**Material for the task:**
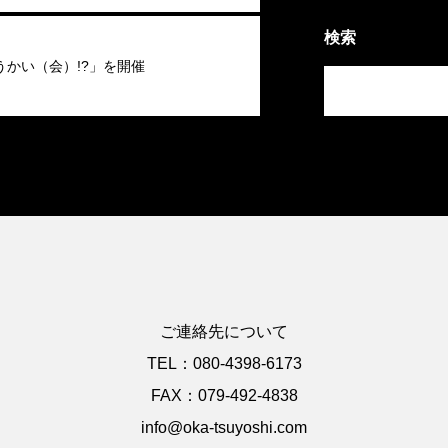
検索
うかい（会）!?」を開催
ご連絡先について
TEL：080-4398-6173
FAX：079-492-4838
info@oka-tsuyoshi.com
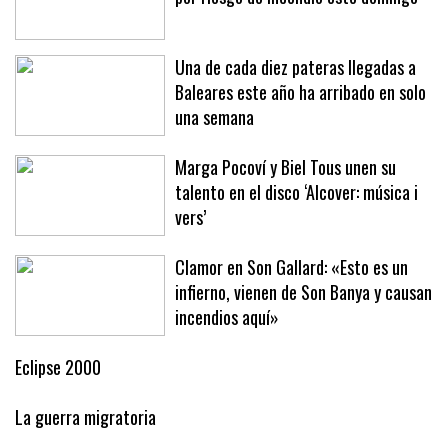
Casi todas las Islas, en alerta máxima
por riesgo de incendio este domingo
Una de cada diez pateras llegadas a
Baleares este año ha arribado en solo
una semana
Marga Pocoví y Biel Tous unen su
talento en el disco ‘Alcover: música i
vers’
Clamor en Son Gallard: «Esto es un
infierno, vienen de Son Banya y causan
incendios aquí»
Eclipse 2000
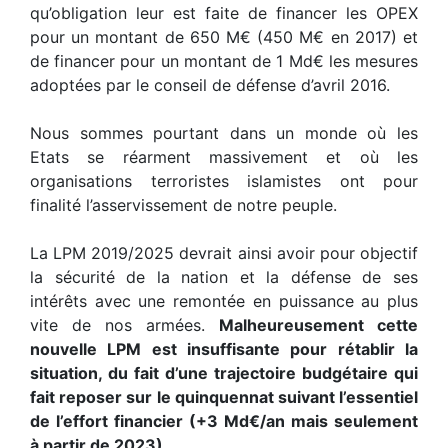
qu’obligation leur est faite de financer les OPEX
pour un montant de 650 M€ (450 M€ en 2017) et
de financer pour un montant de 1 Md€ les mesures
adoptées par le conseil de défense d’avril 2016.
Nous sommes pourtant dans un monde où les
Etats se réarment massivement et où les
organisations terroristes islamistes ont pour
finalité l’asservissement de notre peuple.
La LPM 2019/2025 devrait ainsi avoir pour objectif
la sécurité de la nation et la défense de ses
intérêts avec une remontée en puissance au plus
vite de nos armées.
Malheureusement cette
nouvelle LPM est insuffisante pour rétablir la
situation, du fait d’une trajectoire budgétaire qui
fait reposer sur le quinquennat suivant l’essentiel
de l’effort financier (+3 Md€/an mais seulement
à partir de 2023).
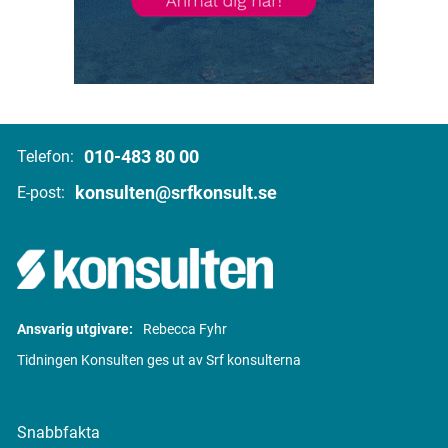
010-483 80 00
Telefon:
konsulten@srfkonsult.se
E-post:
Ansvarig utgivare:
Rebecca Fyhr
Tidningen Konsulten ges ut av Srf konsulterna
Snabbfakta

* * *

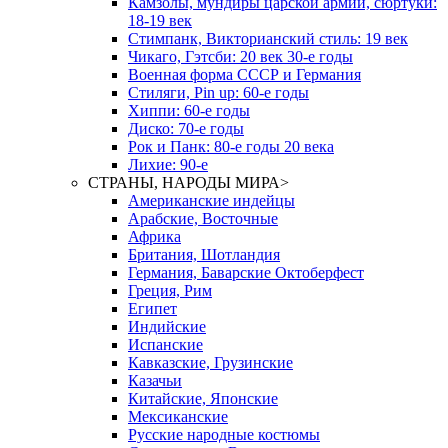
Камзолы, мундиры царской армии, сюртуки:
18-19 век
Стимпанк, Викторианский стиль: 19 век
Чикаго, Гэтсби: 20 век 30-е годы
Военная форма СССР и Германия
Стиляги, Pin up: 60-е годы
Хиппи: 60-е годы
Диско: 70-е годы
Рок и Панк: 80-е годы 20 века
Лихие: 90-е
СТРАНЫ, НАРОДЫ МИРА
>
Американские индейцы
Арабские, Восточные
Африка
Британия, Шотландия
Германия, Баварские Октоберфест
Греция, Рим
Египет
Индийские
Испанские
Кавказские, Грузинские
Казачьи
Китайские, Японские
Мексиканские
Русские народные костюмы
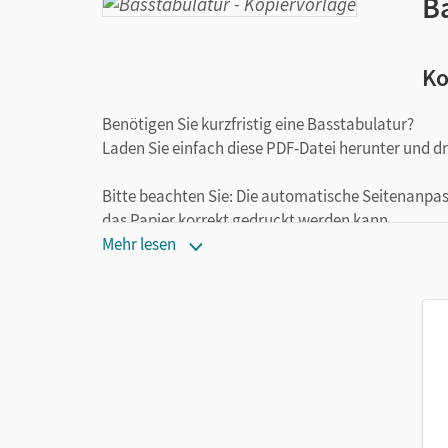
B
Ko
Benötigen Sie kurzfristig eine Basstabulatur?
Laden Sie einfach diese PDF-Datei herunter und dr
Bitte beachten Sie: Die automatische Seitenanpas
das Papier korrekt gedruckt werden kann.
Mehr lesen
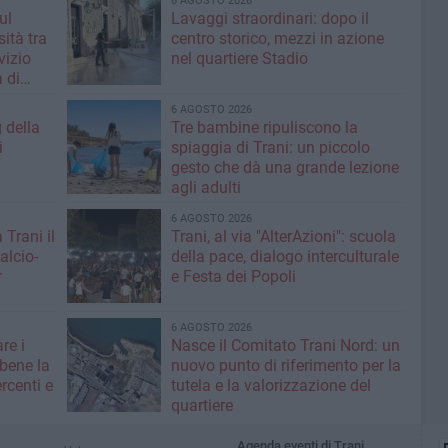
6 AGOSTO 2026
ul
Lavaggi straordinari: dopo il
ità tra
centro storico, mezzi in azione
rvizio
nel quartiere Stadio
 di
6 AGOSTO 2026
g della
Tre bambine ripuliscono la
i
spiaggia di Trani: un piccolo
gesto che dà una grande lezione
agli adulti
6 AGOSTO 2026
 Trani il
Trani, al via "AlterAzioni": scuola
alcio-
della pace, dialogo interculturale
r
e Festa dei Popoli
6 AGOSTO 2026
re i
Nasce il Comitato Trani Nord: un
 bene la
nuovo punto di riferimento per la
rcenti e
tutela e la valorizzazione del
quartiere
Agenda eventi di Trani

**The task:**
Which lines in the items above contain the word "este"? Return each of them in full.

**Your solution:**
por riesgo de incendio este domingo
Baleares este año ha arribado en solo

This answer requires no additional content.